ACE230 Contemporary topics in geomechanics lp1 HT23 (7.5 hp)
The course is offered by the Department of Architecture and Civil Engineering
- examiner: Ayman Abed (email@example.com)
- lecturers: Minna Karstunen (firstname.lastname@example.org) and Dawn Wong (email@example.com)
- study administrator: Ingrid Engström (firstname.lastname@example.org)
The aim of the course is to equip the student with advanced knowledge in geomechanics to deal with the future societal challenges related to climate change and net zero carbon, especially in the context of urbanisation, renewable energy and the new generation of railways (high speed rail). Geomechanics for climate resilience expands the students’ geotechnical knowledge to mechanics for partially saturated soils, covering issues with wetting collapse of fill materials and slope stability when losing suction (negative pore pressures) due to heavy rainfalls, as well as conventional and nature-based slope mitigation solutions. Increasing construction underground as part of urbanisation requires expertise in tunnelling methods (in soils and rocks) as well as their environmental effects.

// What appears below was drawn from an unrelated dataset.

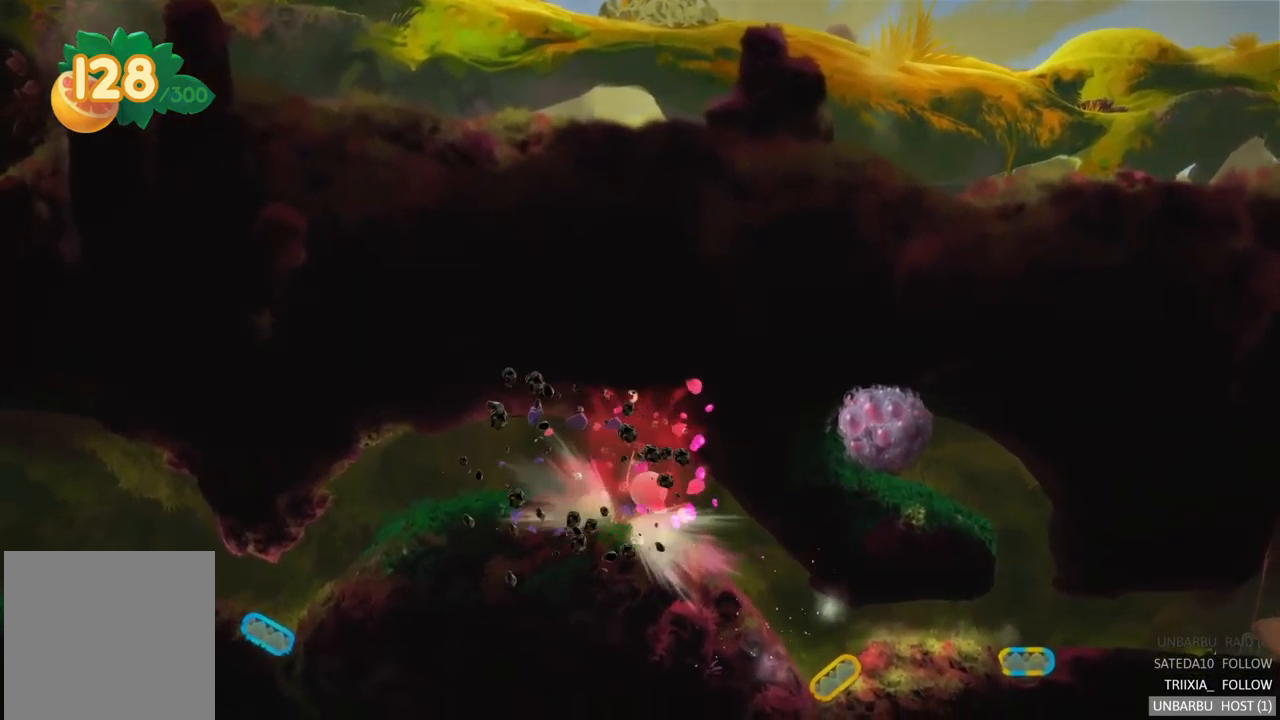
{"buttons": [], "left_stick": "center", "right_stick": "center", "events": []}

The need for constructing on poor ground conditions benefits from experience on ground improvement (GI) techniques as alternatives for piles, resulting in reduced embodied CO2eq and contributing toward net zero. Finally, given the plans for high speed rail and issues with foundations for renewable energy, basic concepts on soil dynamics will be introduced.
- Fredlund, D.G., Rahardjo, H. and Fredlund, M.D., 2012. Unsaturated soil mechanics in engineering practice. John Wiley & Sons. (available as e-book)
- Ground improvement, Klaus Kirsch, Klaus & Alan Bell (Editors), 2013. Third Edition, CRC Press, Taylor & Francis Group, London. (available as e-book)
- Soil Improvement and Ground Modification Methods, 2014, Peter G. Nicholson, Butterworth-Heinemann. (available as e-book)
- Requirements and recommendations from Trafikverket (TK-GEO & TR-GEO)
The course will be taught through lectures, tutorials (including computer tutorials), and consultation for design projects. The coursework assignments will be done in groups, with some parts assessed individually.
Changes made since the last occasion
No major changes since last year.
Learning objectives and syllabus
- Understand the principle of effective stresses in a partially saturated state (single Bishop’s effective stress measure versus two independent stress measures).
- Recognise the effect of partial saturation on the shear strength and stiffness of soil.
- Use conventional methods to estimate the slope stability with partial saturation effect.
- Apply conventional method(s) to estimate 1D soil collapse/swelling due to variation in suction.
- Describe the principles of various tunnelling methods in soils and rocks, and understand the main challenges and environmental effects.
- Understand the principles and execution of various ground improvement techniques, in order to be able to select the most appropriate methods for a given problem from a technical and sustainability point of view.
- Apply the best practice in designing ground improvement.
- Understand the additional geotechnical challenges in the construction of new railways (high speed rail) and foundations for renewable energy, related to soil dynamics.
Link to the syllabus on Studieportalen.
The grading is based on two design projects (on ground improvement & slope stability, respectively) graded Fail, 3, 4, 5. The projects are done in groups with some parts graded as individual. In addition, the students need to hand-in an assignment related to soil dynamics at a satisfactory level (Fail/Pass).